The first and second wafers may be formed from substrate materials having matched or unmatched temperature coefficients of expansion. Further, if both wafers have different coefficients of thermal expansion at least one stress isolation feature may be incorporated into the first wafer to mechanically decouple the pressure sensor from the second wafer. Typically, all electrical connections are located on a bottom or back side of the first and second wafers so as to provide an appropriate electrical interface between the transducer (capacitive device) and the input stage of signal conditioning electronic or between the inductive device (coil) and the input/output of the telemetry circuit transferring data and power with the external acquisition system.

As discussed above, the vertical stacking of the wafers is configured to create a hermetically sealed cavity between the first and second wafers. In one example, a sealing ring is disposed between the first and second wafers and is configured to hermetically seal the first and second wafers. A dielectric layer may be disposed over the implantable device to electrically isolate and encapsulate the first and second wafer and provide an adhesion layer. Additionally or alternatively, a titanium barrier may be disposed over the dielectric layer or the implantable device so as to further hermetically encapsulate the first and second wafers. A biocompatible polymer coating may be disposed over the titanium barrier. The present invention provides redundant hermetic sealing to ensure chronic implantation so as to provide long-term stable and continuous IOP measurements and profiles for time periods of months to years (e.g., 1, 5, 10, or 15 years). Due the potential impact on the sensitivity of the transducer, the thickness of the layers deposited or coated on top of the sensing area with the diaphragm should be controlled and/or minimized (e.g. thinner oxide, Ti layer and functionalized polymer layer). This is not the case in other areas, such as a Reference capacitor and inductive antenna coil (e.g. differential dipole), which do not present mechanical sensitivity and designed to address required electrical characteristics (e.g. shunt capacitor, etc.).

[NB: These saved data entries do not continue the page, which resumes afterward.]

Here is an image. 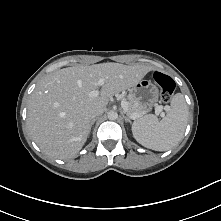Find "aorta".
<instances>
[{"instance_id":"aorta-1","label":"aorta","mask_w":221,"mask_h":221,"mask_svg":"<svg viewBox=\"0 0 221 221\" xmlns=\"http://www.w3.org/2000/svg\"><path fill=\"white\" fill-rule=\"evenodd\" d=\"M109 120H115L118 118V114L115 111H109L107 114Z\"/></svg>"}]
</instances>
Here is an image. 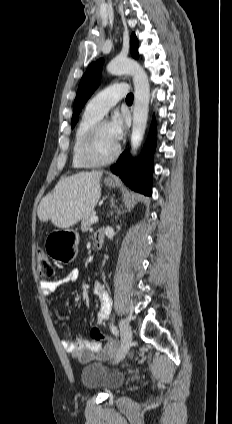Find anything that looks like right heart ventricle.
Returning a JSON list of instances; mask_svg holds the SVG:
<instances>
[{"instance_id":"right-heart-ventricle-1","label":"right heart ventricle","mask_w":232,"mask_h":424,"mask_svg":"<svg viewBox=\"0 0 232 424\" xmlns=\"http://www.w3.org/2000/svg\"><path fill=\"white\" fill-rule=\"evenodd\" d=\"M100 118L101 116L86 108L76 126L72 144V166L76 169L91 167L82 160L80 156V148L82 141L91 126Z\"/></svg>"}]
</instances>
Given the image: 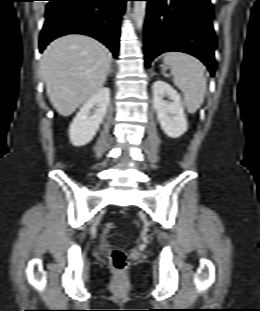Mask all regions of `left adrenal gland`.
<instances>
[{"instance_id": "obj_1", "label": "left adrenal gland", "mask_w": 260, "mask_h": 311, "mask_svg": "<svg viewBox=\"0 0 260 311\" xmlns=\"http://www.w3.org/2000/svg\"><path fill=\"white\" fill-rule=\"evenodd\" d=\"M153 75H156V73H155V72H152V76H153Z\"/></svg>"}]
</instances>
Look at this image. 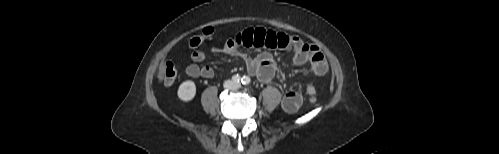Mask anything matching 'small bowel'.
I'll return each instance as SVG.
<instances>
[{"instance_id": "small-bowel-1", "label": "small bowel", "mask_w": 499, "mask_h": 154, "mask_svg": "<svg viewBox=\"0 0 499 154\" xmlns=\"http://www.w3.org/2000/svg\"><path fill=\"white\" fill-rule=\"evenodd\" d=\"M241 47L264 49H282L288 51L296 65L309 63L317 76H324L328 71V63L322 51L315 45L303 42L297 36H289L264 28H247L228 39L220 48L213 47L212 52H222L240 58L247 71L262 82H270L275 75L276 65L270 52L263 51L256 57L241 52ZM205 53L196 49L191 54L192 63L186 68L189 77L211 79L214 71L211 67L199 64L204 60ZM282 108L287 113H295L302 105V96L298 91L288 92L282 99Z\"/></svg>"}]
</instances>
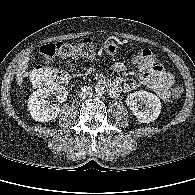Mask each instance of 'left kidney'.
<instances>
[{
    "label": "left kidney",
    "instance_id": "obj_1",
    "mask_svg": "<svg viewBox=\"0 0 195 195\" xmlns=\"http://www.w3.org/2000/svg\"><path fill=\"white\" fill-rule=\"evenodd\" d=\"M145 104L144 110H139L137 103ZM126 104L132 110L134 116L140 123H149L157 119L161 112L160 99L147 91H137L131 93L126 98Z\"/></svg>",
    "mask_w": 195,
    "mask_h": 195
}]
</instances>
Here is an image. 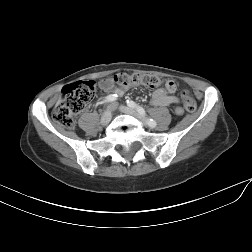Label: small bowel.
I'll list each match as a JSON object with an SVG mask.
<instances>
[{
    "mask_svg": "<svg viewBox=\"0 0 252 252\" xmlns=\"http://www.w3.org/2000/svg\"><path fill=\"white\" fill-rule=\"evenodd\" d=\"M100 88L106 93H112L111 95L122 96L124 94V89L117 88L106 80L100 82ZM175 89L176 86L172 88L165 86L164 89L155 90L151 97V104L158 107L179 104V98L174 94Z\"/></svg>",
    "mask_w": 252,
    "mask_h": 252,
    "instance_id": "obj_1",
    "label": "small bowel"
}]
</instances>
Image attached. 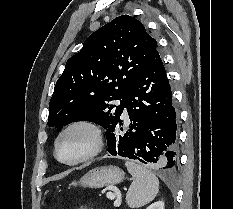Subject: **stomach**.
<instances>
[{"mask_svg":"<svg viewBox=\"0 0 233 209\" xmlns=\"http://www.w3.org/2000/svg\"><path fill=\"white\" fill-rule=\"evenodd\" d=\"M124 179L123 171L116 166H100L87 172L78 183L83 187L102 188L107 185L119 184Z\"/></svg>","mask_w":233,"mask_h":209,"instance_id":"obj_1","label":"stomach"}]
</instances>
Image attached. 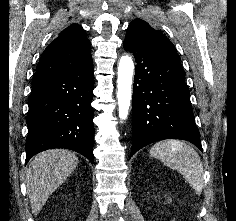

A vertically stacked implantable device for directly measuring an IOP of an eye comprises a first wafer and a second wafer. The first wafer comprises at least a pressure transducer configured to directly measure the IOP of the eye. The second wafer comprises at least a digitizing integrated circuit. The first wafer is vertically stacked or disposed over the second wafer. The implantable device is sized or shaped to be positionable within a vitreous body of an eye so as to measure the IOP of a vitreous humour.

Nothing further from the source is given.